Masyarakat Kota Surabaya, Jawa Timur akhirnya bisa
menyaksikan film Kita versus Korupsi (KvsK). Club Indonesia Bersih (CIB) bekerja
sama GUSDURian,
sebuah komunitas pecinta Gus Dur menggelar roadshow KvsK di Surabaya selama
tiga
hari, Rabu (23/5) sampai Jumat (25/5). Kegiatan roadshow difokuskan pada pemutaran dan diskusi film, kunjungan atau
talkshow di media lokal, dan penandatangan
ikrar bersama anti korupsi di form dan spanduk.

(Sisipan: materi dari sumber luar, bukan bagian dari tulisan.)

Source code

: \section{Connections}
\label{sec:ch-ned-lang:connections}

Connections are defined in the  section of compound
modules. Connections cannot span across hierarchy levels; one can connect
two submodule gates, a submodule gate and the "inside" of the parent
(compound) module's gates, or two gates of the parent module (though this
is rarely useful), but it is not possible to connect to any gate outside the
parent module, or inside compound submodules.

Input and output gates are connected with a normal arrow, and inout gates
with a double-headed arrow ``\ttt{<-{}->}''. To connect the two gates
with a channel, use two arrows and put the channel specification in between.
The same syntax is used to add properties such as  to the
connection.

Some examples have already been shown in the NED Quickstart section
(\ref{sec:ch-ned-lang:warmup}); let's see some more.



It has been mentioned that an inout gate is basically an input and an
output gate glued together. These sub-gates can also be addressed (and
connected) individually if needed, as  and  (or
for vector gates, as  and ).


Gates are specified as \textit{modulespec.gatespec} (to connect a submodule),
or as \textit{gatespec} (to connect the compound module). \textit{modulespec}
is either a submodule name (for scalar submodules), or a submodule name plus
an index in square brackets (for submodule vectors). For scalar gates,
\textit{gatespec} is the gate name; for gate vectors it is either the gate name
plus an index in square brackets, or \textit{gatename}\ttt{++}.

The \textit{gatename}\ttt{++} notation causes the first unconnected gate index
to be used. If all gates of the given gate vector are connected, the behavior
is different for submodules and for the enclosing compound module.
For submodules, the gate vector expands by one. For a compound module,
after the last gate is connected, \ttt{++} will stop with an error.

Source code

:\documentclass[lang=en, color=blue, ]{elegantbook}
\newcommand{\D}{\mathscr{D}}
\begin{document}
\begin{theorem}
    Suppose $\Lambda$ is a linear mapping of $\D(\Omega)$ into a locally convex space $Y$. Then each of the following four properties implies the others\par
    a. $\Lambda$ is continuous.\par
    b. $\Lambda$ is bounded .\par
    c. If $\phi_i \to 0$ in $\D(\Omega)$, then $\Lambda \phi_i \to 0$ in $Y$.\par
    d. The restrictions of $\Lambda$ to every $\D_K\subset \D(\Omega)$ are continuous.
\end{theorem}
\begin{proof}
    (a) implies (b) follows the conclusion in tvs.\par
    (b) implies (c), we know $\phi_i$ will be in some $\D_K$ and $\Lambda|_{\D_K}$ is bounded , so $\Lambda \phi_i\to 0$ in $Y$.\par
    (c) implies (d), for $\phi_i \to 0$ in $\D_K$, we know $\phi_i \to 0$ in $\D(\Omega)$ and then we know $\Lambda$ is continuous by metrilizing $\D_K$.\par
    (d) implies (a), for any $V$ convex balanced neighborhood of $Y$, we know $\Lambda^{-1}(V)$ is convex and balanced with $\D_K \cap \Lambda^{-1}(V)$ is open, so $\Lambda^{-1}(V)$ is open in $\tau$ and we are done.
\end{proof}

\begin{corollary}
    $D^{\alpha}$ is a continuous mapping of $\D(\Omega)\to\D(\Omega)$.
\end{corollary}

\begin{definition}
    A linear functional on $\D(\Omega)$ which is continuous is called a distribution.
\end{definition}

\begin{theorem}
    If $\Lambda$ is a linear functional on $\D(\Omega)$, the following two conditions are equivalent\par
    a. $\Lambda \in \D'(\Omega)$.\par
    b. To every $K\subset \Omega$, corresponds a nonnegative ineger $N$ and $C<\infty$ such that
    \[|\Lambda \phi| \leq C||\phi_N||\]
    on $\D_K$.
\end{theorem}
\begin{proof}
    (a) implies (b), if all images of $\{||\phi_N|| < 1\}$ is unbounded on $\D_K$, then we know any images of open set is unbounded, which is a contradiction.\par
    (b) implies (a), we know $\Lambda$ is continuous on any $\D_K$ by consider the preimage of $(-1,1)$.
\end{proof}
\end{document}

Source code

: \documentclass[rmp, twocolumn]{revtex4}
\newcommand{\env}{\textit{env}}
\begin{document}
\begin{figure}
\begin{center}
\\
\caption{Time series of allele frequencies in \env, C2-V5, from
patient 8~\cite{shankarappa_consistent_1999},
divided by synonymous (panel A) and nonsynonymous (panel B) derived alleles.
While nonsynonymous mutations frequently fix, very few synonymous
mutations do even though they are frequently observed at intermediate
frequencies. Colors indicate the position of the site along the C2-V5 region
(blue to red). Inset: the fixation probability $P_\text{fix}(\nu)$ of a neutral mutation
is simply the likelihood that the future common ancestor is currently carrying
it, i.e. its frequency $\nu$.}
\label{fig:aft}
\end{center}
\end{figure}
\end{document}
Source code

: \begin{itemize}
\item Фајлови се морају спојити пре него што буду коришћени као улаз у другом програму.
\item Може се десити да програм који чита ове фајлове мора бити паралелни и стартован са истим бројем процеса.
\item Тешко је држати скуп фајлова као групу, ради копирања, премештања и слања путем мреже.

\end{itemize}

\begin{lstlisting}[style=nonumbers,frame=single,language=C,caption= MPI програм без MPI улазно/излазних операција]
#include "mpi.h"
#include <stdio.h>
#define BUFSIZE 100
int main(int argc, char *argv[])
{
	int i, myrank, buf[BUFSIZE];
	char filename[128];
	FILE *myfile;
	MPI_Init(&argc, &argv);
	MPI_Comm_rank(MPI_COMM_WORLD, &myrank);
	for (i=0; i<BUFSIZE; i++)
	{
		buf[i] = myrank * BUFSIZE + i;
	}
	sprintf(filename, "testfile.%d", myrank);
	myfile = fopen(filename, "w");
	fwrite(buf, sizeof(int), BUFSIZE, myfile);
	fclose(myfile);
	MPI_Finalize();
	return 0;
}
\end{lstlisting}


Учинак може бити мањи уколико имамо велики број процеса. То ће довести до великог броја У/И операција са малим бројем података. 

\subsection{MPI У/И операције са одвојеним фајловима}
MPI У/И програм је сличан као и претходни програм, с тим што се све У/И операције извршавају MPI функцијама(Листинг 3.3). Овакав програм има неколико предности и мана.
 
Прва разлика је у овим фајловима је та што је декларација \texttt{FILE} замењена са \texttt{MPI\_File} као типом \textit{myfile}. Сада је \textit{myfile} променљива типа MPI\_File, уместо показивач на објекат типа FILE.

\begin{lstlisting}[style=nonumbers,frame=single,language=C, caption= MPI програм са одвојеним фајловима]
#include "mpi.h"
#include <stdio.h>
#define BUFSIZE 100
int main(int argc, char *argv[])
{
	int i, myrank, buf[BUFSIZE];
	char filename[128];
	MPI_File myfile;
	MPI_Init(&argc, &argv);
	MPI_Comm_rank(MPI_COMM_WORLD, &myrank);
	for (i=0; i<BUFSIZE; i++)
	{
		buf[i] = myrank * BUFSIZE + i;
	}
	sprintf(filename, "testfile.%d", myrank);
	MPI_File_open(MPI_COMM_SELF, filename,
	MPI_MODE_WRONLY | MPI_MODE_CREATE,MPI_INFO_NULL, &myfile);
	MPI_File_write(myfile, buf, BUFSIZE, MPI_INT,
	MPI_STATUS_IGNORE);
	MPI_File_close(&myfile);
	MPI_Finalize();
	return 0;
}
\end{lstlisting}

Roadshow KvsK kali ini mengangkat tema “Merawat Kejujuran,
Menolak dan Melawan Korupsi”. Menurut Koordinator Program GUSDURIan Moehammad
Iqbal, tujuan kegiatan pemutaran dan diskusi film KvsK dengan cara menemui
langsung masyarakat untuk meningkatkan kesadaran dan partisipasi publik
terhadap pesan anti korupsi yang disampaikan.

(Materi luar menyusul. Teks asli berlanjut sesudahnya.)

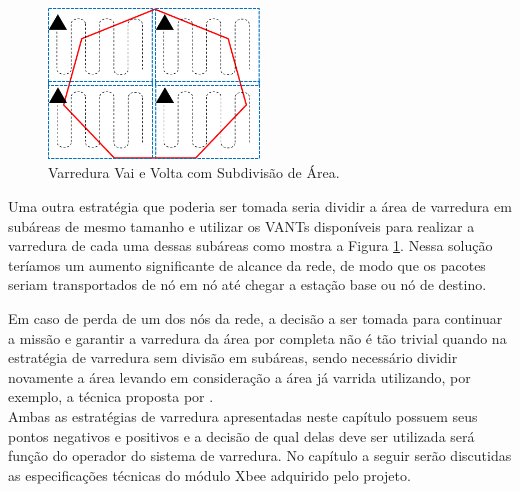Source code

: \begin{figure} 
\center
\includegraphics[width=0.5\textwidth]{comsubdivisao.png}
\caption{Varredura Vai e Volta com Subdivisão de Área.} 
\label{fig:comsubdivisao}
\end{figure}

Uma outra estratégia que poderia ser tomada seria dividir a área de varredura em subáreas de mesmo tamanho e utilizar os VANTs disponíveis para realizar a varredura de cada uma dessas subáreas como mostra a Figura \ref{fig:comsubdivisao}. Nessa solução teríamos um aumento significante de alcance da rede, de modo que os pacotes seriam transportados de nó em nó até chegar a estação base ou nó de destino.

Em caso de perda de um dos nós da rede, a decisão a ser tomada para continuar a missão e garantir a varredura da área por completa não é tão trivial quando na estratégia de varredura sem divisão em subáreas, sendo necessário dividir novamente a área levando em consideração a área já varrida utilizando, por exemplo, a técnica proposta por \cite{marro2013path}.\\

Ambas as estratégias de varredura apresentadas neste capítulo possuem seus pontos negativos e positivos e a decisão de qual delas deve ser utilizada será função do operador do sistema de varredura. No capítulo a seguir serão discutidas as especificações técnicas do módulo Xbee adquirido pelo projeto.





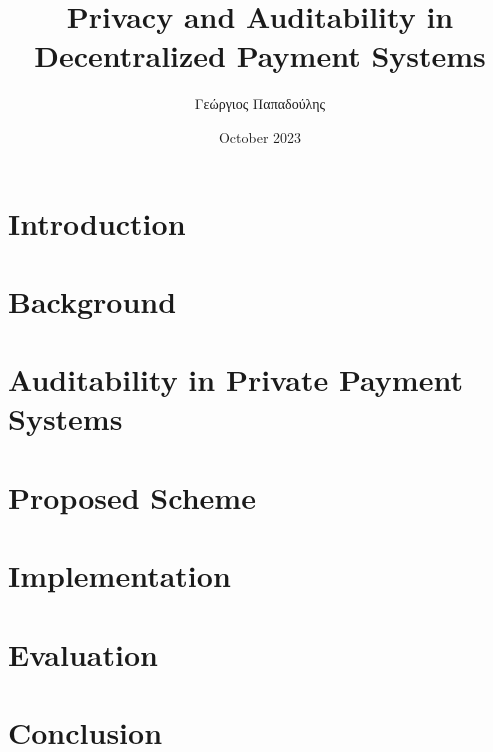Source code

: \documentclass[12pt,a4paper]{book}
\title{Privacy and Auditability in Decentralized Payment Systems}
\author{Γεώργιος Παπαδούλης }
\date{October 2023}
\begin{document}
    
    \tableofcontents
    
    \chapter{Introduction}

    \chapter{Background}
        
        
        
        

    \chapter{Auditability in Private Payment Systems}
    
    

    \chapter{Proposed Scheme}

    \chapter{Implementation}

    \chapter{Evaluation}

    \chapter{Conclusion}

    \printbibliography
\end{document}
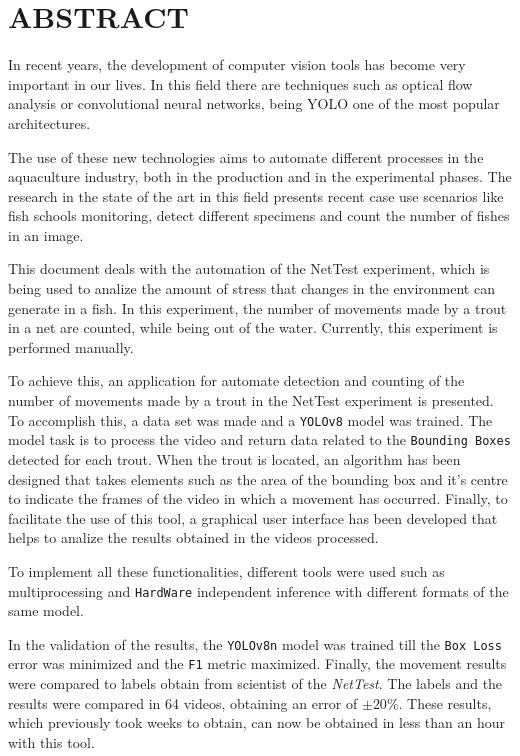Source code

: \section*{ABSTRACT}
\thispagestyle{abstract}
In recent years, the development of computer vision tools has become very important in our lives. In this field there are techniques such as optical flow analysis or 
convolutional neural networks, being YOLO one of the most popular architectures.

The use of these new technologies aims to automate different processes in the aquaculture industry, both in the production and in the experimental phases. The research in the 
state of the art in this field presents recent case use scenarios like fish schools monitoring, detect different specimens and count the number of fishes in an image.

This document deals with the automation of the NetTest experiment, which is being used to analize the amount of stress that changes in the environment can generate in a fish. 
In this experiment, the number of movements made by a trout in a net are counted, while being out of the water. Currently, this experiment is performed manually.

To achieve this, an application for automate detection and counting of the number of movements made by a trout in the NetTest experiment is presented. To accomplish this, 
a data set was made and a \texttt{YOLOv8} model was trained. The model task is to process the video and return data related to the \texttt{Bounding Boxes} detected for each trout.\newline
When the trout is located, an algorithm has been designed that takes elements such as the area of the bounding box and it's centre to indicate the frames of the video in which a 
movement has occurred. Finally, to facilitate the use of this tool, a graphical user interface has been developed that helps to analize the results obtained in the videos processed.

To implement all these functionalities, different tools were used such as multiprocessing and \texttt{HardWare} independent inference with different formats of the same model.

In the validation of the results, the \texttt{YOLOv8n} model was trained till the \texttt{Box Loss} error was minimized and the \texttt{F1} metric maximized. Finally, 
the movement results were compared to labels obtain from scientist of the \textit{NetTest}. The labels and the results were compared in 64 videos, obtaining an error 
of \texttt{$ \pm 20\% $}. These results, which previously took weeks to obtain, can now be obtained in less than an hour with this tool.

“Bagi GusDurian sendiri, pesan
perlawanan terhadap korupsi sejalan dengan pemikiran yang dimiliki Gus Dur
dalam memerangi korupsi menuju Indonesia yang lebih baik,”jelasnya.
Di hari pertama roadshow, panitia
menggelar serangkaian kunjungan ke media setempat berupa talkshow di radio dan
televisi. Diantaranya di Radio Metro Female, Sindo FM, TV 9 dan Jawa Pos Media
Televisi (JTV). Hadir sebagi narasumber dari Sekretaris Jenderal Transparency
International (TI) Indonesia Teten Masduki, Sutradara Film “Psstt…Jangan
Bilang Siapa-Siapa” Chairun Nisa dan Pemain Film “Rumah Perkara” Ranggani
Puspandya.
Pemutaran dan diskusi film KvsK mengawali
roadshow hari kedua di kampus IAIN Sunan Ampel Surabaya pukul 10.00. Acara ini dihadiri sebanyak 240 penonton, diantaranya mahasiswa, dosen dan segenap civitas akademika IAIN Sunan Ampel Surabaya. Dalam sambutannya,
Iqbal mengatakan korupsi merupakan musuh bersama dan masyarakat harus berani
memutus mata rantai korupsi dari dirinya sendiri.
Film Mengubah Mindset
Masyarakat
Dalam diskusi usai pemutaran
film, Teten mengungkapkan beberapa fakta menarik. Menurut Teten, TI Indonesia
menggunakan film untuk mengubah mindset masyarakat dalam melihat isu korupsi.
“Narasi film punya kekuatan besar,”ungkap Teten. “Pada saat perang dingin, Amerika memproduksi
banyak film Hollywood yang bisa membuat masyarakat internasional anti Rusia.
Atau Rambo yang bisa mencitrakan Amerika sebagai pemenang dalam perang dengan
Vietnam,”lanjutnya.
Hal lain yang diceritakan Teten
yaitu pada saat dirinya bertemu dengan Gus Dur. Pada saat itu Gus Dur bertanya
kepada dirinya mengapa mau melakukan usaha ini dan pergi kepada tokoh agama.
Pada saat itu Gus Dur menjawab sendiri “Percuma untuk pergi ke tokoh agama,
karena mereka tahu bagaimana bertobat kepada Tuhan bila melakukan korupsi,”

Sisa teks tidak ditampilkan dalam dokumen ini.